> **What needs to be done**:
Wherever a line in the data below holds "respond", copy that line.

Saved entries

┌────────

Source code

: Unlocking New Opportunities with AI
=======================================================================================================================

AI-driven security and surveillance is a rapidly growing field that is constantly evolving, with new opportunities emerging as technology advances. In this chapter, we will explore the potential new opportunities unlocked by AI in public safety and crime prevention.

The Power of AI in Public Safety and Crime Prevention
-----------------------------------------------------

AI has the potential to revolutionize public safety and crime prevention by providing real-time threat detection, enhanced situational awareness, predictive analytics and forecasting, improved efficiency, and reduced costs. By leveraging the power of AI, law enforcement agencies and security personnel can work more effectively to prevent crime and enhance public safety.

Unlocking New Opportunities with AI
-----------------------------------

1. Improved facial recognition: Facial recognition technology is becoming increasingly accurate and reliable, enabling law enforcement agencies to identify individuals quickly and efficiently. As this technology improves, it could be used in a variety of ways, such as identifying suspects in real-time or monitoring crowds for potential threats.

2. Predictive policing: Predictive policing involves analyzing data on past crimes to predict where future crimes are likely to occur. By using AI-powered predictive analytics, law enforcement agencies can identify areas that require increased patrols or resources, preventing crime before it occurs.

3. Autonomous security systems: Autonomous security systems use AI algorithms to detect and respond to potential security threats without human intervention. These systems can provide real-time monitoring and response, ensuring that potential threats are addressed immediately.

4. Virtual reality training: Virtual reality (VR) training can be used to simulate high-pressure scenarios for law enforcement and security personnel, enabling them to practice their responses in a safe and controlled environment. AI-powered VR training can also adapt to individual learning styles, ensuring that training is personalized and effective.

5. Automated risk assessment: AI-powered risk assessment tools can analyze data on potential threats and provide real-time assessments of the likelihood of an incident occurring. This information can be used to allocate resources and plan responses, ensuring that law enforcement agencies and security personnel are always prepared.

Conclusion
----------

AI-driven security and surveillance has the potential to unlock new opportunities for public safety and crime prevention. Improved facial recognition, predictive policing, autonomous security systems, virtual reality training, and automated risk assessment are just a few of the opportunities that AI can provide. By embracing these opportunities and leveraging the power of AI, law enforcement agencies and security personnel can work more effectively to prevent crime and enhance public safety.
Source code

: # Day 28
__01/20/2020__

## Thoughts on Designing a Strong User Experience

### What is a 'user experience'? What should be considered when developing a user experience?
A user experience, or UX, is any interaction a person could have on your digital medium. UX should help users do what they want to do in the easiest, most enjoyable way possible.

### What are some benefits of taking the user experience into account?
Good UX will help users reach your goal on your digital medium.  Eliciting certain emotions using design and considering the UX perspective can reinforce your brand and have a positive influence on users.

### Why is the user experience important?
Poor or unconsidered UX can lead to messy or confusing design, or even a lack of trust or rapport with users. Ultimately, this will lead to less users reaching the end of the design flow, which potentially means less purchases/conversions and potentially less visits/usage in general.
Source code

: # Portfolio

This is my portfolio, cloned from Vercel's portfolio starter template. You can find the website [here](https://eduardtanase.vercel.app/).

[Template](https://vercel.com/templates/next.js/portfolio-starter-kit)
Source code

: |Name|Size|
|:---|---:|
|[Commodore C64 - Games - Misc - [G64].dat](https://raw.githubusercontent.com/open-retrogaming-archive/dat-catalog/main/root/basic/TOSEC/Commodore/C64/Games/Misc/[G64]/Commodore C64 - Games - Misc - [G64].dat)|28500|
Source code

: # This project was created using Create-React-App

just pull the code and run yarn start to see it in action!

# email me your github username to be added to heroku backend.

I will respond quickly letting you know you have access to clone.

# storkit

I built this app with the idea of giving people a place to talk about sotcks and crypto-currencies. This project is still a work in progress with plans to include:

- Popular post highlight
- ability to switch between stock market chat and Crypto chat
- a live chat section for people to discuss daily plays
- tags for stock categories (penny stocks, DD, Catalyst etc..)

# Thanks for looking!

└────────

> **Response to this exercise**:
3. Autonomous security systems: Autonomous security systems use AI algorithms to detect and respond to potential security threats without human intervention. These systems can provide real-time monitoring and response, ensuring that potential threats are addressed immediately.
I will respond quickly letting you know you have access to clone.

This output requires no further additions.